Posted: October 20th, 2014, 11:53 am
by lawlessness45
Flat lined. That is how I feel. My dr. and I decided to try and decrease my anti depressant because it was sending me into hypo manic episodes. And now, I’m just…flat. There is no reason to get up in the morning. There is no reason to do anything. I just screwed up my whole week last week. Missed choir practice, didn’t go to group and missed a performance. And I don’t even really care. I cared a week ago. Why don’t I care now? I just feel so…blue. Like, fine, but nothing has any color. It’s all dull and gray. I hate the feeling. But it’s either this, or mania. My racing thoughts were about to drive me batty. At the end of each day I just wanted to scream “make it stop” and beg my brain to be quiet. Why is my brain this way anyway? Why can’t I just be normal? Like a normal human being who exists without racing thoughts or without being flat lined. Which is better? To go through life hating your brain and being physically exhausted by it, or to go through life seeing no reason to do anything because everything is boring, dull, and essentially meaningless. It’s not depression, exactly, but it certainly isn’t NOT depression. Dose than make any sense? No…no, it doesn’t make sense…I just want to sleep. I won’t though. Because there are things to do and they need to get done. And every time I try I can’t fall asleep. I just end up staring at the wall for a desperate hour before I give up and drag myself out of bed. But god, sleep would be a glorious release. A glorious way to get rid of this blah feeling. This crappy feeling. Merg…well…I’ve got to make some phone calls. Guess I should get on that…wish me luck…
Re: Flat. Just so flat.
Posted: October 20th, 2014, 2:09 pm
by manuel_moe_g
Best of luck, lawlessness45, in finding the medication and therapy that will let you live your best. You deserve more than a "blah" "colorless" life. Please take care, all the best, cheers.
Re: Flat. Just so flat.
Posted: October 20th, 2014, 4:28 pm
by IncorrigibleMinx
I have such a fear of meds for that same reason lawlessness, I don't want to be flat. That scares me more than mania or depression. Every day right now is a fight to take my meds because I'm terrified or a world without color. (I'm an artist, I'm not being hyperbolic) I understand how the sleepless nights are the worst.

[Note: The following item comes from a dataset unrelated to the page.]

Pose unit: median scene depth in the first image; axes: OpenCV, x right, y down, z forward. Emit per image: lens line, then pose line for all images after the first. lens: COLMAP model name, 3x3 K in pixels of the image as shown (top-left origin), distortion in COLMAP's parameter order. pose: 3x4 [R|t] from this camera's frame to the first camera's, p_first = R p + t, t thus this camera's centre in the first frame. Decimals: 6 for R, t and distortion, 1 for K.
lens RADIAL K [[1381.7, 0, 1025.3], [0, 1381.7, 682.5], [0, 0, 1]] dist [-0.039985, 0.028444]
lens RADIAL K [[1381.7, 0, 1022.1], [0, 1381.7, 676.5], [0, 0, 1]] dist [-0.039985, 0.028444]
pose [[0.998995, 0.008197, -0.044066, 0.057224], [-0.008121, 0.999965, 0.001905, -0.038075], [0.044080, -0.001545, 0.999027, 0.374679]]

For me, not so much the manic sleepless nights, because that's when I would get everything done, but the newly medicated sleepless nights caused by the lamictal. They gave me trazodone to sleep, but I fucking hate it. Essentially it just traps me in a weird fun house my mind wants to escape every few hours and I wake up in a start, afraid to go back to sleep. Plus I don't want to rely on sleeping pills forever, especially not an antidepressant known to have addictive properties. I talked to the doctor about it, and he said it would even out eventually, and anyway, how was it different from my insomnia during mania...I almost jumped across the room to hit him. Being up for two days, locked away with my paints is not the same thing as your mind racing while your body feels fatigued, when you want to cry because you desire sleep...why do I have to explain that to a professional? Anyway, sorry to rant. I just want you to know that you're not alone. Allow your body to acclimate, and see if this is a long term side effect. You are in charge of your body, even when you are not, and you have a right as a patient to ask for other options. I hope you get rest soon, i understand that agitation and it's no fun. Keep being strong. Be well.